Mientras las luces navideñas regresan a Belén, los palestinos buscan esperanza

BELÉN, Cisjordania, – Un árbol de Navidad gigante adornado con adornos rojos y dorados se alza en la ciudad cisjordana de Belén por primera vez desde 2022.

La ciudad palestina, venerada por los cristianos como el lugar de nacimiento de Jesús, se había abstenido de celebrar la Navidad en público durante los últimos dos años mientras la guerra asolaba Gaza.

Pero mientras un tenue alto el fuego en Gaza entra en su segundo mes, la ciudad celebró una ceremonia el sábado por la noche, encendiendo el árbol de 20 metros en el borde de la Plaza Manger.

Miles de palestinos de Cisjordania e Israel llenaron la plaza y estallaron de alegría cuando las luces del árbol se encendieron poco antes de las 8 p.m.

“Vinimos a celebrar, observar y disfrutar, porque durante varios años no hemos tenido la oportunidad”, dijo Randa Bsoul, una palestina de 67 años de Haifa, Israel.

EL ÁRBOL DE NAVIDAD TRAE LUZ DE ALEGRÍA A LA PROBLEMÁTICA BELÉN

El ataque israelí a Gaza ha devastado el territorio de unos 2 millones de palestinos. El mes pasado, el número de muertos reportado superó los 70.000. La guerra comenzó en octubre de 2023 tras un ataque sorpresa contra Israel por parte del grupo gobernante Hamás en Gaza, en el que murieron unas 1.200 personas.

Aunque Gaza está a unos 60 kilómetros de Belén, la guerra ha afectado dolorosamente a los palestinos en la Cisjordania ocupada por Israel. Muchos tienen familiares y amigos en Gaza, y la guerra ha debilitado el turismo del que depende la economía de Belén.

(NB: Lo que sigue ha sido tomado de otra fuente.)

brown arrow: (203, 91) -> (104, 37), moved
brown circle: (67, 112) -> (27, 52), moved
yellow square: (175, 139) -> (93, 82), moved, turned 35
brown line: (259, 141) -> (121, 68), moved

Los últimos dos años han sido un “infierno”, dijo un comerciante de Belén que vendía souvenirs y pidió permanecer en el anonimato por temor a represalias de las fuerzas israelíes.

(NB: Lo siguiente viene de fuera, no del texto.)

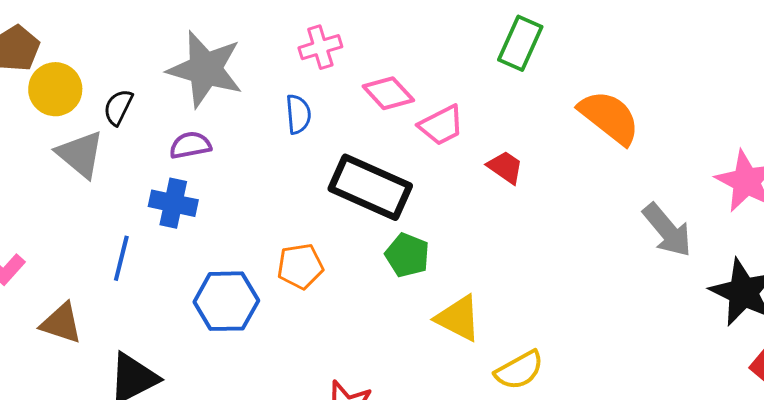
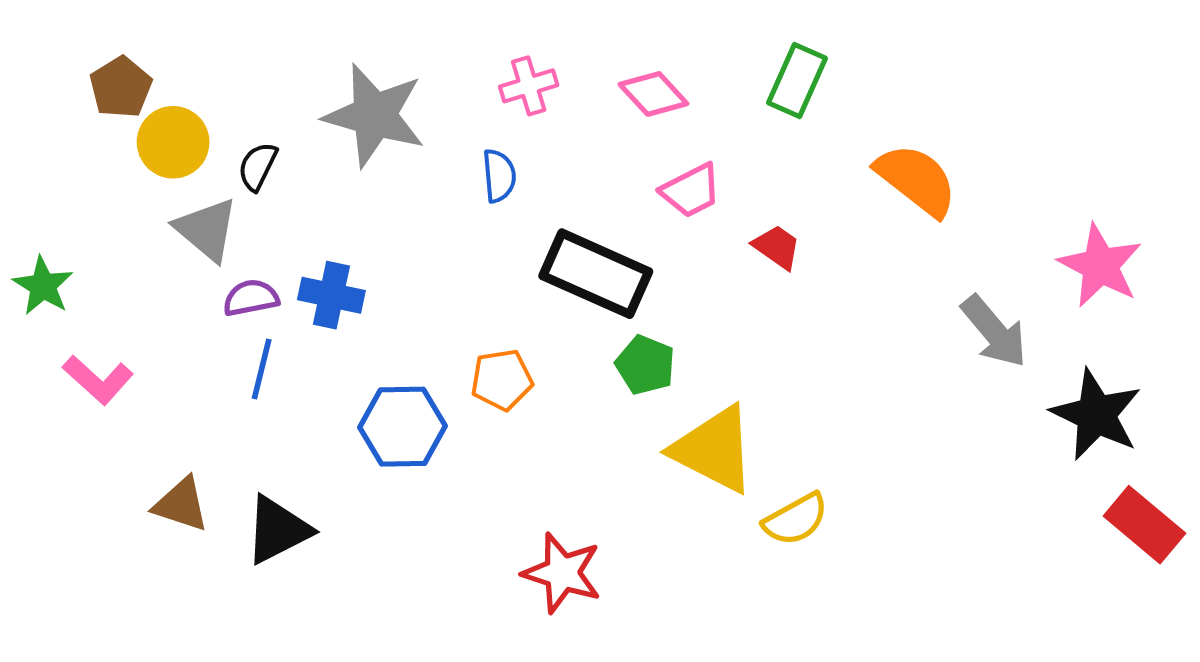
pink diamond: (388, 93) -> (653, 94), moved
purple semicircle: (190, 145) -> (251, 298), moved
yellow triangle: (458, 318) -> (714, 449), size x1.4
brown triangle: (61, 323) -> (181, 504), moved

“Estamos haciendo todo lo posible para continuar”, dijo el comerciante, describiendo el deterioro de la situación económica y el endurecimiento de las restricciones israelíes al movimiento palestino en Cisjordania.

Israel ha erigido nuevos puestos de control militares en todo el territorio durante los últimos dos años y algunas comunidades palestinas han sido acordonadas con puertas y barricadas.

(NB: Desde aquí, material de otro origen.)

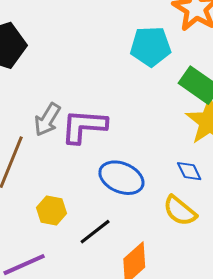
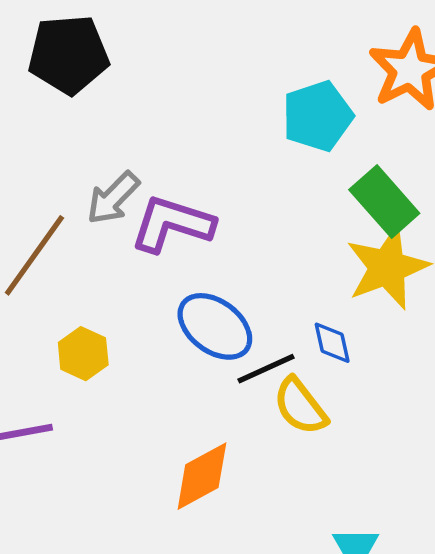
cyan pentagon: (151, 46) -> (318, 116), turned -30
black line: (95, 232) -> (266, 369), moved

Además, decenas de miles de palestinos se han visto obligados a abandonar sus hogares por las fuerzas israelíes que llevan a cabo un ataque contra ciudades en el norte de Cisjordania desde principios de año.

Israel y Hamás acordaron una tregua en octubre como parte del plan estadounidense para poner fin a la guerra. Aunque oficialmente se resiste, Israel ha llevado a cabo repetidamente ataques aéreos que, según dice, repelen ataques o destruyen la infraestructura de los militantes. Hamás e Israel se acusan repetidamente de violaciones.

BELÉN SIENTE EL DOLOR DE LA GUERRA DE GAZA

“Mientras Belén enciende su árbol de Navidad, la profunda angustia que sufre nuestro pueblo en Gaza no abandona nuestros corazones”, dijo a los periodistas esta semana el alcalde de Belén, Maher Canawati.

“La herida de Gaza es nuestra herida, el pueblo de Gaza es nuestro pueblo, y la luz de la Navidad sólo tiene significado si toca primero los corazones de los afligidos y oprimidos en toda Palestina”.

En Belén, los palestinos dijeron que esperaban que la Navidad y el Año Nuevo trajeran la paz después de dos años de lo que algunos describieron como agonía y dolor. Esperaban que la ceremonia del sábado trajera algo de alegría a quienes sufren en Gaza.

“Buscamos esperanza”, dijo Diana Babush, una palestina de unos 50 años de Belén.

“Esperamos que a partir de ahora prevalezca la paz. Esperamos que podamos experimentar paz y prosperidad”.

A diferencia de los días anteriores a la guerra en Gaza, no hubo fuegos artificiales después del encendido del árbol de Navidad, un guiño solemne a la incertidumbre del futuro.

“Da miedo porque nadie sabe qué pasará en el futuro. Pero tenemos esperanzas”, afirmó Bsoul, de Haifa.

Este artículo se generó a partir de un feed automatizado de una agencia de noticias sin modificaciones en el texto.